Ia merupakan petani yang tinggal di pinggir Sungai Citarum, daerah Rengasdengklok, Karawang, Jawa Barat.
Memang, ia terkesan tidak berperan apa-apa dalam perjuangan kemerdekaan. Namun, rumah Babah Djiaw menjadi tempat persinggahan Soekarno dan Hatta.
Peristiwa yang kini dikenal dengan peristiwa Rengasdengklok adalah peristiwa penculikan Soekarno dan Hatta yang dilakukan oleh pemuda kelompok Menteng 31, 16 Agustus 1945.
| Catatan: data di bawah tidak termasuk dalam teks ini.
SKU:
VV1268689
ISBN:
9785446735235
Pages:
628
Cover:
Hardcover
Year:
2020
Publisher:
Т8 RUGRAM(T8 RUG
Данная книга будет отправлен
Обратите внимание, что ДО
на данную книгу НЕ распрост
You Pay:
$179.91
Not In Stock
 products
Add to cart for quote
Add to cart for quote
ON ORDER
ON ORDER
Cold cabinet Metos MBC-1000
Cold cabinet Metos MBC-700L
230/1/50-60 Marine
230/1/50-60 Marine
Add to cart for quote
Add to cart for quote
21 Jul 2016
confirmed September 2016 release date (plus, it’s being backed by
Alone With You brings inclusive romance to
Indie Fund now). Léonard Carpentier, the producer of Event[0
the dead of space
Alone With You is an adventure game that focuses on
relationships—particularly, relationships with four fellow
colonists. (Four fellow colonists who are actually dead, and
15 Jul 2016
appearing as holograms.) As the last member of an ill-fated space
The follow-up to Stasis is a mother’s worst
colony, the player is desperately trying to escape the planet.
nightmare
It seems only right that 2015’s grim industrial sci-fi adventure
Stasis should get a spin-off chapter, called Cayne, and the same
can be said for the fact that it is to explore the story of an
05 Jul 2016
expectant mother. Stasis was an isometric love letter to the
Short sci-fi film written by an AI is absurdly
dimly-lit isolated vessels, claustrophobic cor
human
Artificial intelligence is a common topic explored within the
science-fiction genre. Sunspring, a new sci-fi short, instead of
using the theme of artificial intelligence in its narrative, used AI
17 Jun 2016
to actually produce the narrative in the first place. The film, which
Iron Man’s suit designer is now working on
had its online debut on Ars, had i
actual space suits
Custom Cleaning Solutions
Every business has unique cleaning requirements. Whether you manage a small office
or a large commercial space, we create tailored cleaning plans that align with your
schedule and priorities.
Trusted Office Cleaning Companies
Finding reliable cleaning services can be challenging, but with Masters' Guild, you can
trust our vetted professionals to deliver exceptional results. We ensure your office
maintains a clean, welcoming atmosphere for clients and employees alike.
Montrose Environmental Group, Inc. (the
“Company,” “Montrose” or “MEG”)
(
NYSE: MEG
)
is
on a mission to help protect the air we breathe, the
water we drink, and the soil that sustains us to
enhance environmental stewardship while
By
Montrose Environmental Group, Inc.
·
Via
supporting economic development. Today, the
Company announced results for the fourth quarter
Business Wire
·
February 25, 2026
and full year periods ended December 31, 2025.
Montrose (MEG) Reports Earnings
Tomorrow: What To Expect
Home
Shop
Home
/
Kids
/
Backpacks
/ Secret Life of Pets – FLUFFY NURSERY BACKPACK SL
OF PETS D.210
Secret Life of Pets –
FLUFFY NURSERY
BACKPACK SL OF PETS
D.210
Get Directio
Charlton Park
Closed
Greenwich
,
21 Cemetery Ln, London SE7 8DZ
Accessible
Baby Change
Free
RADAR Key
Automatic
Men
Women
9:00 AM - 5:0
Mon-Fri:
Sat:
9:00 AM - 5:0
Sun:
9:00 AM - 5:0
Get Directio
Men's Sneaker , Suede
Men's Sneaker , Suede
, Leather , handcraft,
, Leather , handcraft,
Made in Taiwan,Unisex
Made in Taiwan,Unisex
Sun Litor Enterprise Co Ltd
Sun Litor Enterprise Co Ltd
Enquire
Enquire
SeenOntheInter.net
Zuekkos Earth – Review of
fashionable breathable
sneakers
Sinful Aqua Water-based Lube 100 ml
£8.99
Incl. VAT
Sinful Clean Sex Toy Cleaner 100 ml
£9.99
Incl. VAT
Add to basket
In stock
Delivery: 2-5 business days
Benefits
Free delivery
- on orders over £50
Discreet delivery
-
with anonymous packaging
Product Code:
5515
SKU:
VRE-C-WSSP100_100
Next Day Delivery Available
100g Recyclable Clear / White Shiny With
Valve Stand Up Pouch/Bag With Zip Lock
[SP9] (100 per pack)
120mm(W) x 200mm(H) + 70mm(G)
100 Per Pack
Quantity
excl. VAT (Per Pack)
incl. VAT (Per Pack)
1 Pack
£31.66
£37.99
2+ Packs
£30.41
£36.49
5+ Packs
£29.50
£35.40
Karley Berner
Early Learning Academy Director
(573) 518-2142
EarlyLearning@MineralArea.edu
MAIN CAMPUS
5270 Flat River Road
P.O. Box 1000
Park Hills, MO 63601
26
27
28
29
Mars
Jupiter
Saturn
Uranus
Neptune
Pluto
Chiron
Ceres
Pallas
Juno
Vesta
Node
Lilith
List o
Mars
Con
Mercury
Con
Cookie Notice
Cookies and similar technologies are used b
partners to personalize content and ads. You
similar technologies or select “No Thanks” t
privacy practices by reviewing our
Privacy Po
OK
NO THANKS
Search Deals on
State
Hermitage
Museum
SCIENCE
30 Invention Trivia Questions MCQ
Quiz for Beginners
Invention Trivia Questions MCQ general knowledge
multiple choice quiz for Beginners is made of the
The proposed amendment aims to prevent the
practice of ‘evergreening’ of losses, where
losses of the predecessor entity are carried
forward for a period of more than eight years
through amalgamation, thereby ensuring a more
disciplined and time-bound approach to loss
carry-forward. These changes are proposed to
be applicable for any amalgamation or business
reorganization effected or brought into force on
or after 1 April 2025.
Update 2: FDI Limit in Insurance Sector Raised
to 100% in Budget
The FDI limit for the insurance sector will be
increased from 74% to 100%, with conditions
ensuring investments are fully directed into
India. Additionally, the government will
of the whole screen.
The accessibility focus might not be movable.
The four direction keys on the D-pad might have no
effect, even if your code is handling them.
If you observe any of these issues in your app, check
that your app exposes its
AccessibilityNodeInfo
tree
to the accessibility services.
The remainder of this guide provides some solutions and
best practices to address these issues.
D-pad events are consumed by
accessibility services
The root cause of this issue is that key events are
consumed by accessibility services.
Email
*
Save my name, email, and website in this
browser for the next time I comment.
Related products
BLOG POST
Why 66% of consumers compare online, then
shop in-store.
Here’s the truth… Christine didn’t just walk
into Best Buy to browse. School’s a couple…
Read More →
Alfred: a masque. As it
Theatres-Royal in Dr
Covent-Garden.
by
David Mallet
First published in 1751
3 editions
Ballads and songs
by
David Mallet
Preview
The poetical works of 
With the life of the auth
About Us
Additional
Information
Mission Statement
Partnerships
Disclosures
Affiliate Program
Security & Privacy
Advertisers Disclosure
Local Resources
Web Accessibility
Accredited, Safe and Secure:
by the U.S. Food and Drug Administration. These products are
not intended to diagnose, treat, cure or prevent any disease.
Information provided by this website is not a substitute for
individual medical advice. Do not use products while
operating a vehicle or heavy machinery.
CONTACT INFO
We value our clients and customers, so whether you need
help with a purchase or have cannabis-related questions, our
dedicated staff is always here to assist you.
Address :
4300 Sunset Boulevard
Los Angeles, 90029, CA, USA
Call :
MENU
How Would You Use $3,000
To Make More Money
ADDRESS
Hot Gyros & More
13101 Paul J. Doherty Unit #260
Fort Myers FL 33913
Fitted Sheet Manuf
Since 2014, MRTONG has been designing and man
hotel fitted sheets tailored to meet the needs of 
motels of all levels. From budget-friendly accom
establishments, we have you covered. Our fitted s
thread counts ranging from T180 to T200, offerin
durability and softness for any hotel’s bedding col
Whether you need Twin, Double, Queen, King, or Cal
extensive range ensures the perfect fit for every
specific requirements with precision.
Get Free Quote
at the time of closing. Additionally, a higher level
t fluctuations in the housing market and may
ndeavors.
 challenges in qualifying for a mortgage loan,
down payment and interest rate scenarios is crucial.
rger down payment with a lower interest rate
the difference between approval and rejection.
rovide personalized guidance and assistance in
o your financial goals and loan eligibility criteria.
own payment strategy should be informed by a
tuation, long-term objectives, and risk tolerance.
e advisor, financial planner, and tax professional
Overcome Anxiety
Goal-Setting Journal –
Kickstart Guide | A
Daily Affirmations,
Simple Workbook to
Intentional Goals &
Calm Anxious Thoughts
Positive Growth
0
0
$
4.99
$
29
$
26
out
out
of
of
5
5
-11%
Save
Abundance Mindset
Kedua tokoh ini dibawa ke markas tentara Pembela Tanah Air (Peta) di Rengasdengklok.
Setelah memperoleh kesepakatan, kedua tokoh ini dibawa ke wilayah yang agak jauh dari rumah warga. Di sinilah Babah Djiauw berperan.
Alasan pemilihan rumah Djiauw Kie Siong
Menurut Sejarawan Rushdy Hoesein, rumah Djiauw Kie Siong hanya kebetulan dipilih sebagai tempat singgah Bung Karno.
Hal ini karena kondisi rumah yang tidak mencolok. Awalnya, Soekarno dan Hatta akan berkumpul di markas PETA.
Namun, markas ini tampak mencolok. Sementara rumah Djiauw Kie Siong tertutupi tanaman rimbun.
Bagian depan rumahnya dipindahkan ke wilayah Kali Jaya pada tahun 1957. Sebelumnya, rumah ini berada di pinggiran Sungai Citarum.
Rumah dipindahkan ke lokasi berjarak 150 meter dari tempat aslinya di Kampung Bojong. Hal ini untuk menghindari abrasi sungai.
Babah Djiauw wafat tahun 1964. Kamar tempat Soekarno dan Hatta singgah masih terjaga dengan baik.
Namun kasur yang digunakan Soekarno saat itu sudah dipindahkan ke Museum Tentara di Bandung.
Pemindahan ini atas perintah Mayjen Ibrahim Adjie yang saat itu menjabat Panglima Divisi Siliwangi.
Sementara markas PETA sendiri sudah dibongkar. Di lahan itu dibangun Monumen Kebulatan Tekad.
"Ini dibangun tahun 50-an, seharga 17.500 rupiah," ujar Idris pemandu lokal dalam sebuah kunjungan Kompas.com pada Kamis (3/9/2015).